Sun May 27, 6:22 AM ET
ANCHORAGE, Alaska (AFP) - The United States and Japan may be on opposite sides of the whaling debate but they have a common aim -- gaining support for whale hunting by their indigenous and coastal communities.
ADVERTISEMENT
Ahead of annual talks of the International Whaling Commission (IWC) starting in Anchorage this week, the United States, a strong opponent of commercial whaling, is nevertheless wooing members of the polarized 75-nation body to maintain bowhead whale hunting quotas for native Alaskan communities.
On the other hand, Japan, spearheading the pro-whaling group, is making a feverish pitch to allow its traditional coastal communities to catch an unspecified number of Minke whales under the same IWC rules that permit the Inupia and Yup'ik peoples of Alaska to hunt the giant creatures.
Even though the IWC, which regulates whaling and is in charge of conservation of the mammals, imposed a moratorium on commercial whaling in 1986, it has a policy of allowing people in countries such as the United States, Russia and Greenland to hunt otherwise protected whales to satisfy longstanding cultural and subsistence needs.
Japan has been campaigning for 20 years for so-called emergency relief quotas for four of its small whaling towns but its request has been rejected by the IWC, which argues that such an allocation would be a "commercial" quota disallowed under the moratorium.
Japan is going to try again this year and the move, experts say, could be a key focus of the meeting.

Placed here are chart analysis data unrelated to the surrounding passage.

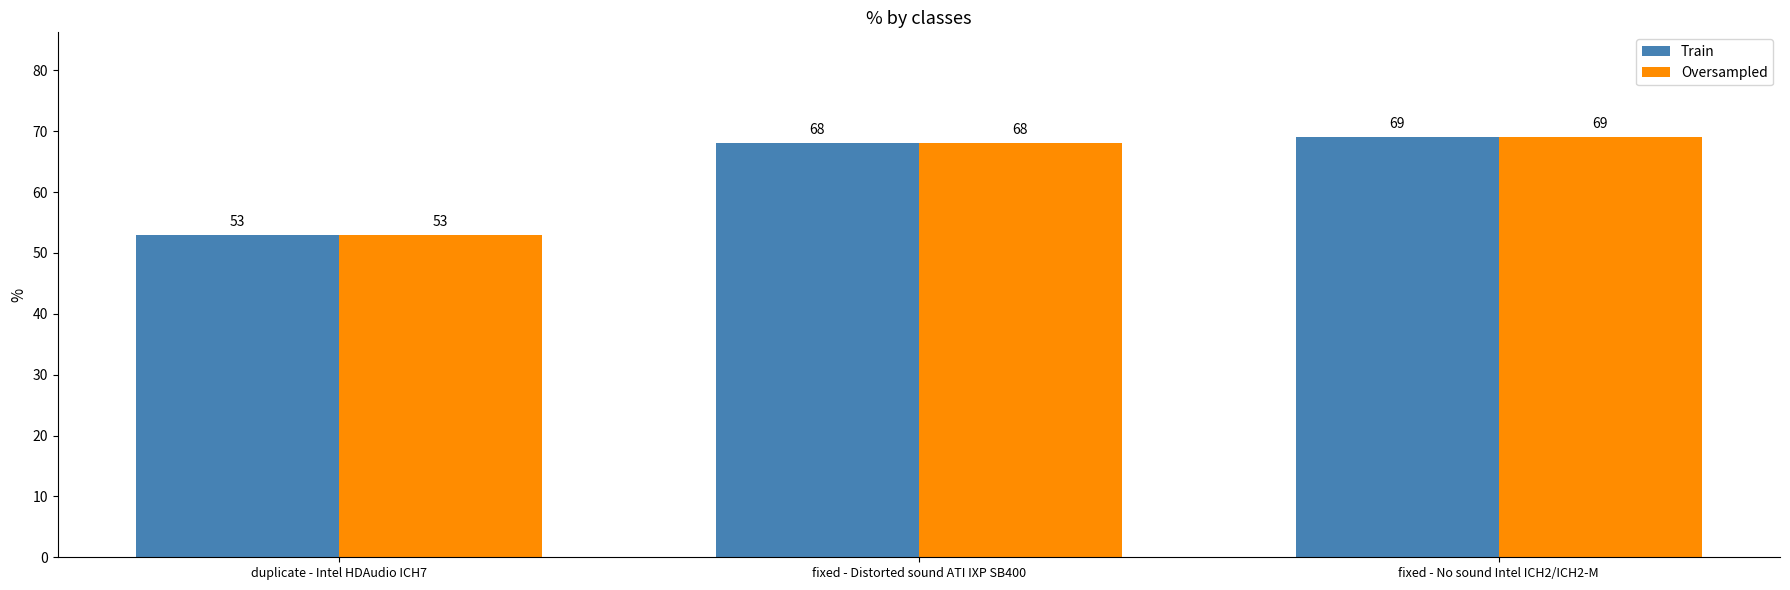

How many series are shown in this chart?

2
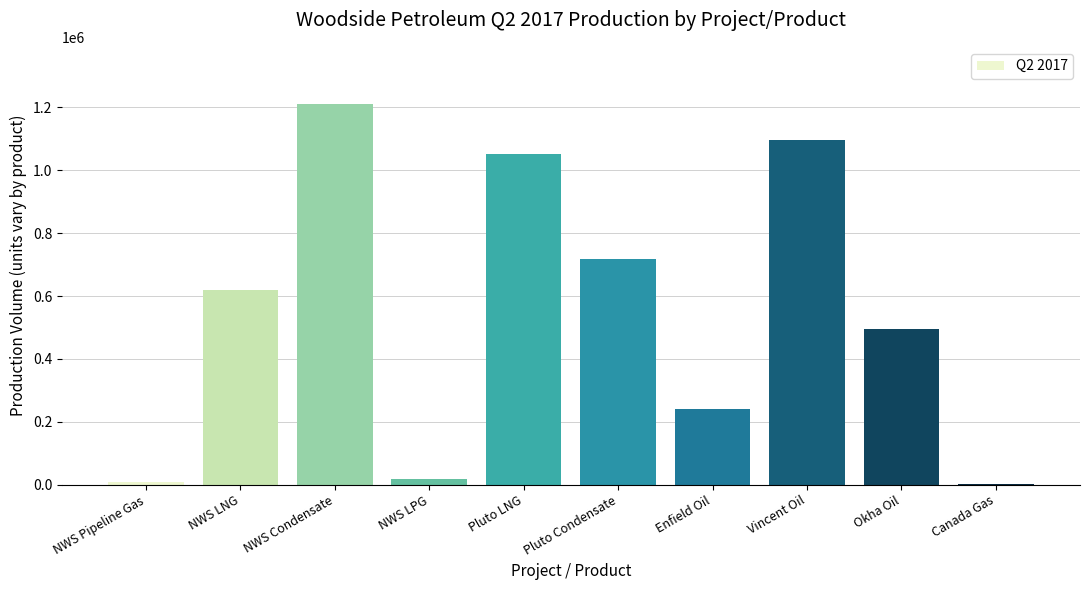

Which category has the highest value across all series?

NWS Condensate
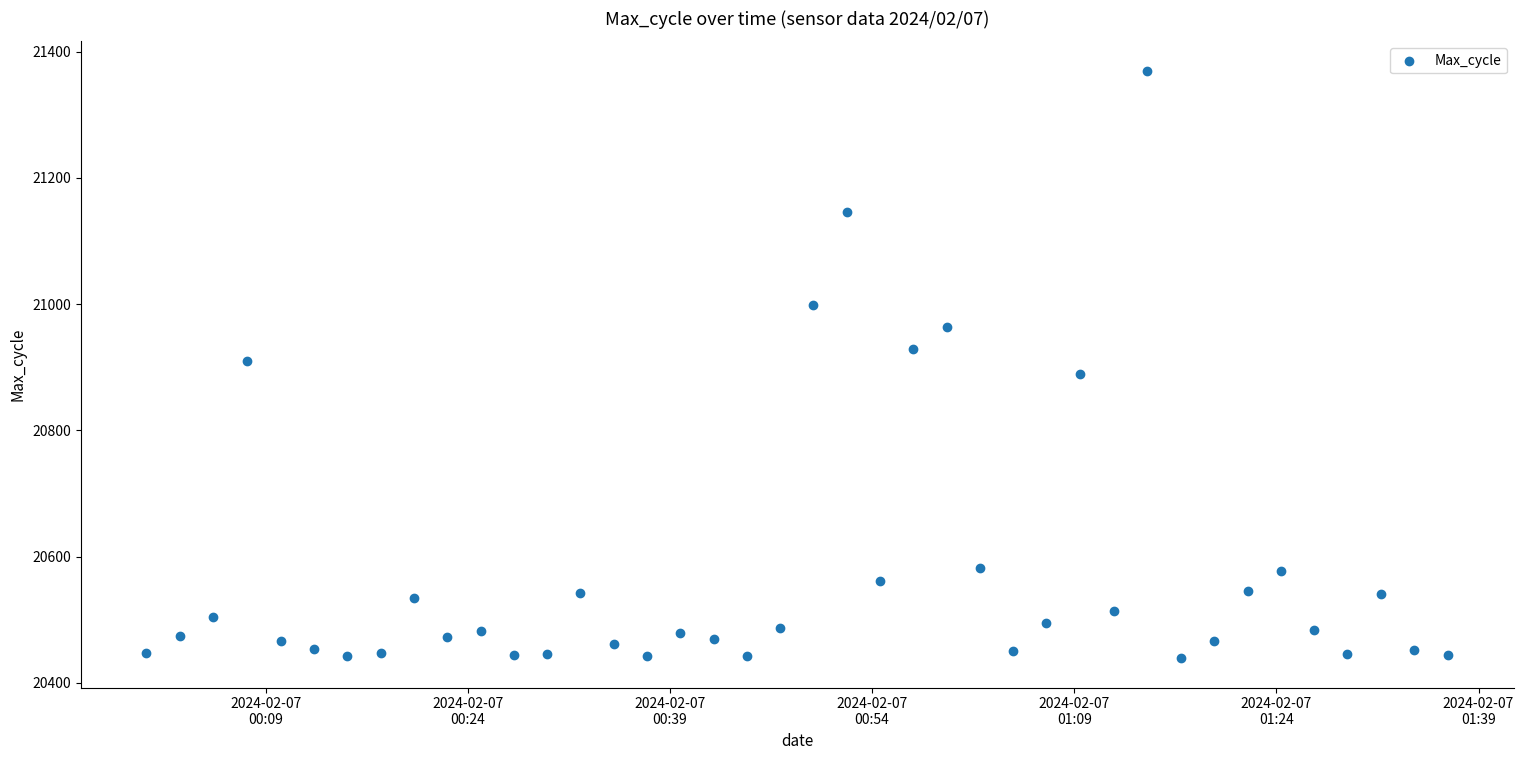

What is the range of Y values (max minus min)?

931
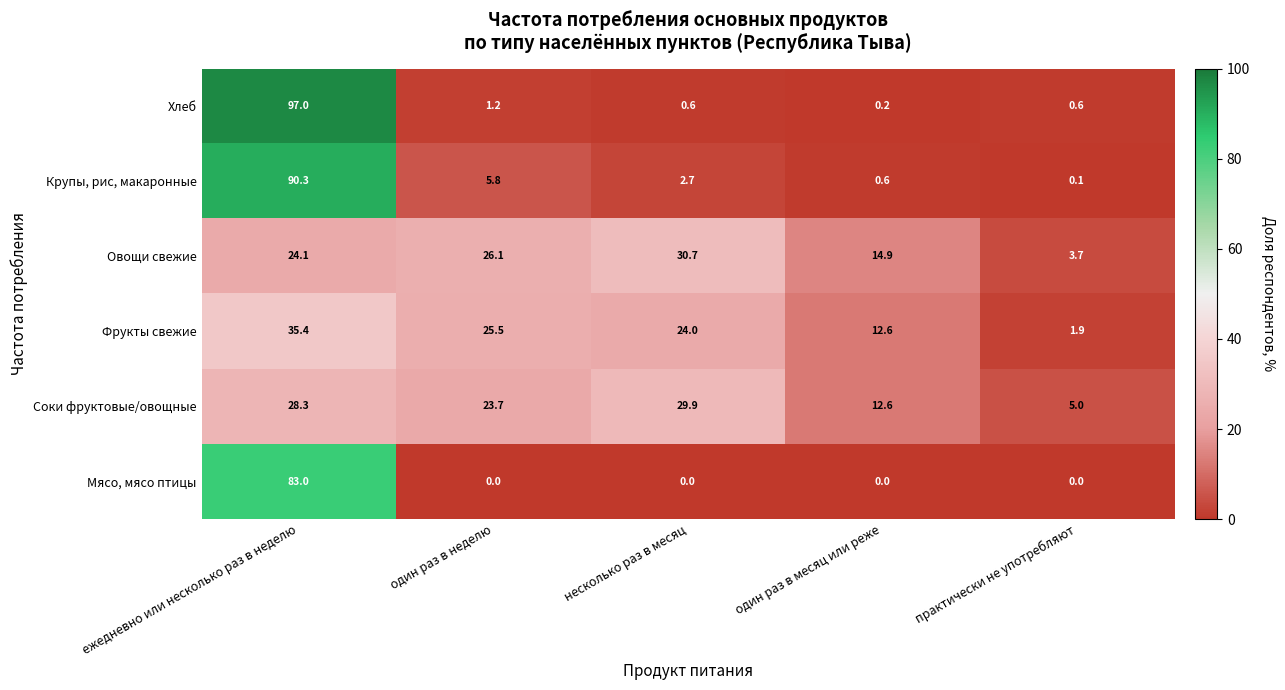

Reading left to right, extract all data points from this chart.

Хлеб: ежедневно или несколько раз в неделю=97.0	один раз в неделю=1.2	несколько раз в месяц=0.6	один раз в месяц или реже=0.2	практически не употребляют=0.6
Крупы, рис, макаронные: ежедневно или несколько раз в неделю=90.3	один раз в неделю=5.8	несколько раз в месяц=2.7	один раз в месяц или реже=0.6	практически не употребляют=0.1
Овощи свежие: ежедневно или несколько раз в неделю=24.1	один раз в неделю=26.1	несколько раз в месяц=30.7	один раз в месяц или реже=14.9	практически не употребляют=3.7
Фрукты свежие: ежедневно или несколько раз в неделю=35.4	один раз в неделю=25.5	несколько раз в месяц=24.0	один раз в месяц или реже=12.6	практически не употребляют=1.9
Соки фруктовые/овощные: ежедневно или несколько раз в неделю=28.3	один раз в неделю=23.7	несколько раз в месяц=29.9	один раз в месяц или реже=12.6	практически не употребляют=5.0
Мясо, мясо птицы: ежедневно или несколько раз в неделю=83.0	один раз в неделю=0.0	несколько раз в месяц=0.0	один раз в месяц или реже=0.0	практически не употребляют=0.0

Japan is already under fire from conservationists for exploiting a loophole in the moratorium, which allows killing of whales for "scientific research."
The richest Asian nation may even use its bargaining power over the United States' regarding aboriginal subsistence whaling quotas to gain votes to back its own demands.
For its request for whale hunting quotas for native communities to be maintained, Washington needs the support of three quarters of the IWC members. Japan and its allies hold enough votes to block such approval.
"We expect the same treatment to be given to any proposal from Japan for a quota for our traditional coastal whaling communities, where the whales would be caught locally, processed locally, distributed locally and consumed locally," Joji Mori****a, alternate IWC commissioner for Japan, told AFP.
"People need to ask themselves the question: does it matter whether a whale is hunted under the US's so-called Aboriginal Subsistence, or Iceland or Norway's commercial whaling or Japan's traditional coastal whaling?"
"Of course not. What is of the utmost importance is that the practice is sustainable. And it is," Mori****a said.
Japan has denied that it would block the US request to maintain its quota but experts say they are not sure whether its allies will toe the line. In 2002, a Japanese-led coalition nixed the US quota but later backed down.
Last year, Japan and other pro-whaling nations, notably Iceland and Norway, won a razor-thin 33-32 victory, passing a symbolic resolution saying the whaling moratorium was no longer necessary.
Japan, in recent years, supported continuation of subsistence hunting in exchange for the United States showing support in principle for Japan's commercial coastal whaling program.
William Hogarth, the US commissioner to the IWC, is reportedly wooing support particularly from Caribbean countries that are allied to Japan on the issue.
"Under the current international balance of interests, whaling would surely continue, at least in the short term," Hogarth said in a report circulated here.
"So any newly negotiated instrument would have to accommodate that fact," he said. This was apparently a response to calls to shut down the IWC following its failure to develop an effective whaling management scheme.